The finish line experience was one of the best!  Excellent layout of the chute and Publix put on an excellent post-race spread of fresh fruit, bagels, fruit cups, assortment of snack bars, Gatorade, chips and other salty snacks, and the much-coveted chocolate milk.  And a great little fabric "nosh bag" to hold it all.  Well done, Publix!!

The medal:

Now on to that down-home BBQ at Mike's house!  I showered, dressed and checked out of the hotel and headed toward the food.  He had a great turn-out.  Folks came from as far away as central PA to the north, central TN to the west, and southern GA to the south!  His pork butt is every bit as good as I'd heard it was.  I love the thin vinegar-based sauce too.  Reminded me of the vinegar-based mop sauce recipe my late husband used whenever he had meat on the smoker.  I still make that recipe today when I smoke brisket or ribs. 

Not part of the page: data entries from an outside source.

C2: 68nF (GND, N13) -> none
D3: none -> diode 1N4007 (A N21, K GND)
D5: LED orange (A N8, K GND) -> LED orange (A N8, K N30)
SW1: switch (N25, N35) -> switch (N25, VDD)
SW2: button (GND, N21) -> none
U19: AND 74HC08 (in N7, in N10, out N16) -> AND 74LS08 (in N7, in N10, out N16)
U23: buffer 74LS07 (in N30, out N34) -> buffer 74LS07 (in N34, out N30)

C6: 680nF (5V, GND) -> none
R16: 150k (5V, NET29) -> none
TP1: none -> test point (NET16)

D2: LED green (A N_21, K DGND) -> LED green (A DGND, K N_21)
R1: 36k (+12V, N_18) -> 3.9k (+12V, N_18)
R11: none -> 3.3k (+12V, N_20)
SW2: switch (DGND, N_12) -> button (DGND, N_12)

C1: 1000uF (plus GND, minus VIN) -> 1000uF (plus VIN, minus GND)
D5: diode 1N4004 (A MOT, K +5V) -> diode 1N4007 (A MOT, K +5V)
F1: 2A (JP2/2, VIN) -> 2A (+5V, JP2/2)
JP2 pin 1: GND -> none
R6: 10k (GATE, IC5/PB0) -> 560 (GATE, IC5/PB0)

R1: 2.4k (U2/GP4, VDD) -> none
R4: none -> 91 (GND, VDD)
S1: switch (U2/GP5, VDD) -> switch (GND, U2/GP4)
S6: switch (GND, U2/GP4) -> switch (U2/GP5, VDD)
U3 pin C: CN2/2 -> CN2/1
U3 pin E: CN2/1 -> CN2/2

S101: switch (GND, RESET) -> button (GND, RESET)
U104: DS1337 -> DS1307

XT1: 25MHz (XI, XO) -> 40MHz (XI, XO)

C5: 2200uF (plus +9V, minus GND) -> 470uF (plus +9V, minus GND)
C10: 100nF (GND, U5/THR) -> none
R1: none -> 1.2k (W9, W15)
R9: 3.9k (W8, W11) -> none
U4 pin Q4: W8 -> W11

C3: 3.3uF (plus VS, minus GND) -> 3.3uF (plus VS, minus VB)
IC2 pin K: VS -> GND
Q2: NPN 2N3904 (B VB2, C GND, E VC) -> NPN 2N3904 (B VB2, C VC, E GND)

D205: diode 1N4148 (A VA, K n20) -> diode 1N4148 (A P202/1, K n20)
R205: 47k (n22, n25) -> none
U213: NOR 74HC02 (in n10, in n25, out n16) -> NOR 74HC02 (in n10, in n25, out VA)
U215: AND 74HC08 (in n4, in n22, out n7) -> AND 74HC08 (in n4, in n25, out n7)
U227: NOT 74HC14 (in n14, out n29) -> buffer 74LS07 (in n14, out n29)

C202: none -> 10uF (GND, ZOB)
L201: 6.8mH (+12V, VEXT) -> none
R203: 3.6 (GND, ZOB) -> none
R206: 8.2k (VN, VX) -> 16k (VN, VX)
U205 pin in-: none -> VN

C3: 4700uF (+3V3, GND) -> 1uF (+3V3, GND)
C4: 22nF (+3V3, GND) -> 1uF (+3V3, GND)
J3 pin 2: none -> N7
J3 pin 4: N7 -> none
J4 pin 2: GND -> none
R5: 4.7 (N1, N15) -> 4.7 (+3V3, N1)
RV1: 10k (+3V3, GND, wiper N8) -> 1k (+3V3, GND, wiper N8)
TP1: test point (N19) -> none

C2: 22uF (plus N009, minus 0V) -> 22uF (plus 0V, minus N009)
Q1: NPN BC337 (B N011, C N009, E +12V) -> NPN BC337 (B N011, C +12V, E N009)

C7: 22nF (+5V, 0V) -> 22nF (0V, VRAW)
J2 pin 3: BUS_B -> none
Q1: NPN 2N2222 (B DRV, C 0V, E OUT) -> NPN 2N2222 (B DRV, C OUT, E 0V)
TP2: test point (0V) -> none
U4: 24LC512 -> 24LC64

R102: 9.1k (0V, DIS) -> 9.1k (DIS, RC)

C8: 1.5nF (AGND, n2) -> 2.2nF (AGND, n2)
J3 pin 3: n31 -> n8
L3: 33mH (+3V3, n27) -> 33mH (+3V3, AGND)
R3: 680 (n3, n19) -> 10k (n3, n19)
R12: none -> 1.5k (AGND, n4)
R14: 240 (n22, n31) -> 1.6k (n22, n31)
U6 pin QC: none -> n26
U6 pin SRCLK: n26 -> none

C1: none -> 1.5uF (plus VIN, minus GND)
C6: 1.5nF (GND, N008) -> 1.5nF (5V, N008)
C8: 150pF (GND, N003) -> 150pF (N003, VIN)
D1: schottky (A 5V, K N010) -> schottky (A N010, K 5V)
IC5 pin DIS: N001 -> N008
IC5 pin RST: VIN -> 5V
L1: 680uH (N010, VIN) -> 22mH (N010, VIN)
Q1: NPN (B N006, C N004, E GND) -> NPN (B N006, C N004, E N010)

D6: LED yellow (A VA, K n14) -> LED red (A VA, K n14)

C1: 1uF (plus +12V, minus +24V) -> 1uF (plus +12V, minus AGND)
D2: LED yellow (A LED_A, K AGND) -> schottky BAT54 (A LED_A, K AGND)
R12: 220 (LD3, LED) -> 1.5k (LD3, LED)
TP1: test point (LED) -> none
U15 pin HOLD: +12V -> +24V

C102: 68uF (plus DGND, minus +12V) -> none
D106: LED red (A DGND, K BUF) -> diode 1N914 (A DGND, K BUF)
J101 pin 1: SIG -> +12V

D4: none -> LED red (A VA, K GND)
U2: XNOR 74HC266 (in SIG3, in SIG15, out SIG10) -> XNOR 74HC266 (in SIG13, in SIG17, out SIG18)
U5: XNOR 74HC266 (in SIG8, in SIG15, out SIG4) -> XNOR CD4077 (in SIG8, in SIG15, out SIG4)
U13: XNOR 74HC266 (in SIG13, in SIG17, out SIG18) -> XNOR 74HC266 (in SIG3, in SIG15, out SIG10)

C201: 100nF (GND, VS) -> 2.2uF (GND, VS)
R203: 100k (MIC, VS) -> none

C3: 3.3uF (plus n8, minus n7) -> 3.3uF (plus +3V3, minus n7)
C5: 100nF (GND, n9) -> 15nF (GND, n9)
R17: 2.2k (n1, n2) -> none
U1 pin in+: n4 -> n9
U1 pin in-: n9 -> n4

Some great food and a great visit with good friends and then I got on the road toward home.


What the map looks like now:

Now to rest up for a couple of months.  Next race is Las Cruces NM in late January, but lots happening before then.  Thanksgiving.  Taking the family to Disneyworld.  Christmas.


  1. Wow, so many good things in one post.

    First, I must say congrats on completing those 17 runs. You should be very proud.

    Second - good score with Hyatt House, sounds wonderful; and

    Last - such good friends to organize the BBQ and go out to dinner with you the night before.

    Just a feel good weekend for you.

  2. Quite impressive....they say if you break a huge goal into to bit size pieces you will look back and say wow that wasn't as bad as I thought it would be...Sounds like your year..
    C O N G R A D U L A T I O N S !!!!!!!!

  3. Congrats Barb! You are amazing!!!